Farmers Warn Regulators on Rising Food Costs

The NFF Horticulture Council has today drawn a line in the sand, tasking national food safety regulators with taking a long hard look at themselves.

Chair of the Council Jolyon Burnett has written to Commonwealth, State and Territory members of the Food Ministers' Meeting, calling on them to instigate an independent review into the development and implementation of new food standards due to apply to fresh berries, leafy vegetables and melons from today.

Primary production and processing (PPP) standards, created by Food Standards Australia New Zealand (FSANZ) and applied by relevant food regulatory agencies in each state and territory, are meant to strengthen food safety and traceability throughout the food supply chain.

"This has had a stink to it from the very start, when the predecessor body to the Food Ministers' Meeting kicked off this process without having first consulted industry, expressly counter to their own terms of reference," said Mr Burnett.
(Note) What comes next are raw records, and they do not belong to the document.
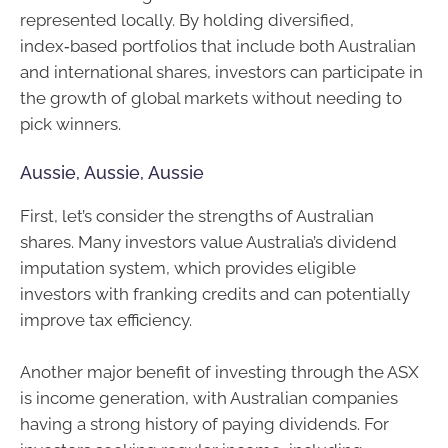
represented locally. By holding diversified,
index‑based portfolios that include both Australian
and international shares, investors can participate in
the growth of global markets without needing to
pick winners.
Aussie, Aussie, Aussie
First, let’s consider the strengths of Australian
shares. Many investors value Australia’s dividend
imputation system, which provides eligible
investors with franking credits and can potentially
improve tax efficiency.
Another major benefit of investing through the ASX
is income generation, with Australian companies
having a strong history of paying dividends. For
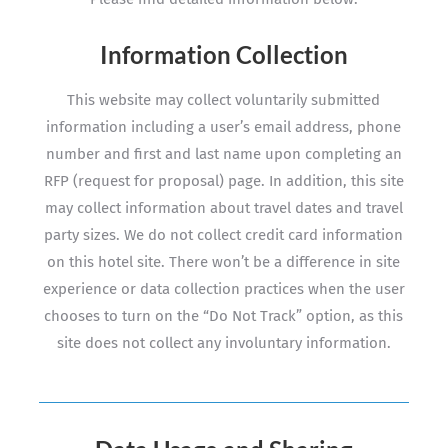
Information Collection
This website may collect voluntarily submitted
information including a user’s email address, phone
number and first and last name upon completing an
RFP (request for proposal) page. In addition, this site
may collect information about travel dates and travel
party sizes. We do not collect credit card information
on this hotel site. There won’t be a difference in site
experience or data collection practices when the user
chooses to turn on the “Do Not Track” option, as this
site does not collect any involuntary information.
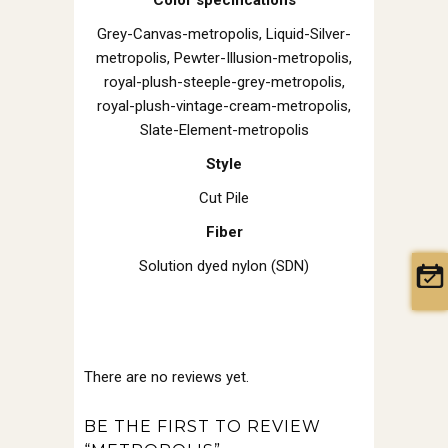
Grey-Canvas-metropolis, Liquid-Silver-
metropolis, Pewter-Illusion-metropolis,
royal-plush-steeple-grey-metropolis,
royal-plush-vintage-cream-metropolis,
Slate-Element-metropolis
Style
Cut Pile
Fiber
Solution dyed nylon (SDN)
There are no reviews yet.
BE THE FIRST TO REVIEW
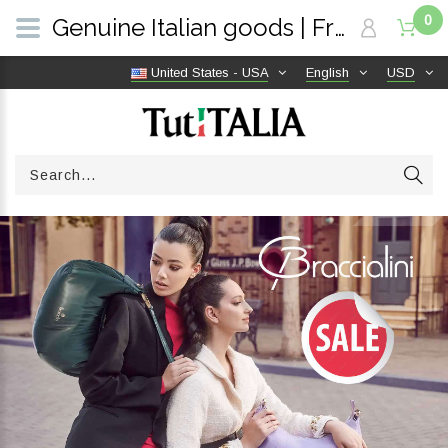
0
Genuine Italian goods | Free shipping worldwide | TutITALIA
United States - USA
English
USD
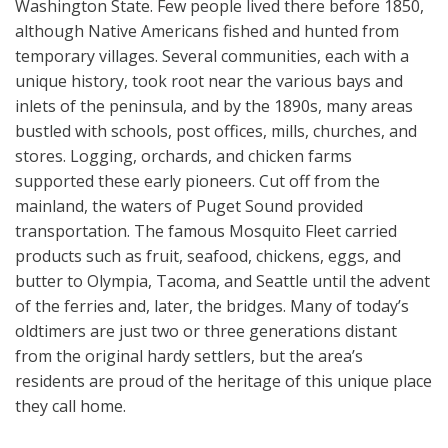
Washington State. Few people lived there before 1850,
although Native Americans fished and hunted from
temporary villages. Several communities, each with a
unique history, took root near the various bays and
inlets of the peninsula, and by the 1890s, many areas
bustled with schools, post offices, mills, churches, and
stores. Logging, orchards, and chicken farms
supported these early pioneers. Cut off from the
mainland, the waters of Puget Sound provided
transportation. The famous Mosquito Fleet carried
products such as fruit, seafood, chickens, eggs, and
butter to Olympia, Tacoma, and Seattle until the advent
of the ferries and, later, the bridges. Many of today’s
oldtimers are just two or three generations distant
from the original hardy settlers, but the area’s
residents are proud of the heritage of this unique place
they call home.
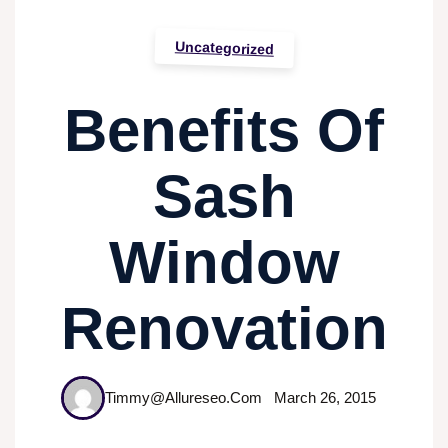
Uncategorized
Benefits Of
Sash
Window
Renovation
Timmy@allureseo.com
March 26, 2015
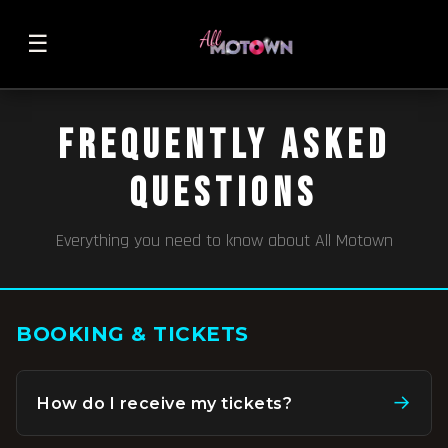
☰
FREQUENTLY ASKED
QUESTIONS
Everything you need to know about All Motown
BOOKING & TICKETS
→
How do I receive my tickets?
"Now, despite a commitment to creating nationally harmonised regulation, we have several states and territories not just departing from the model they've been handed but creating additional redtape, not for the purpose of improving food safety, but lining their own coffers.

"It's got more than a whiff of brazen revenue raising to it.

"And at the centre sits the Food Ministers' Meeting, charged with consulting closely with industry, arbitrating between the interests of several food safety stakeholders, and managing their own conflicts as both the creators and enforcers of food regulation.

"As far as we can see, it is failing to meet all of these essential duties.

"We are calling for an immediate and thorough independent review of its performance and its fitness as a governing body generally, with its role in developing and implementing new food standards for fresh berries, leafy vegetables and melons as a specific focus.

"Most states and territories haven't got the necessary legislation in place to put these standards into effect from today, despite having two and half years to prepare, and so we're also calling for a 12-month extension where this is the case.

"Consumers should not be concerned about the safety of their food but about its increasing cost.

"States and territories, without any restriction or accountability, are piling on more redtape, which only returns to them new revenues, more headaches for growers, and more expensive food during a cost-of-living crisis.

"Notwithstanding any review, we are also calling on each jurisdiction to align their implementation with the FSANZ standard, including providing for mutual recognition where growers are certified against existing voluntary food standards meeting global benchmarks."

About the Horticulture Council

The Council is the recognised peak body for forming policy and advocating on behalf of the national horticulture industry. Established in 2017, it now comprises 19 national commodity and state-based horticulture bodies.

It is a member of the National Farmers' Federation, free to establish and advance its own policy positions and responses issues impacting the horticulture industry.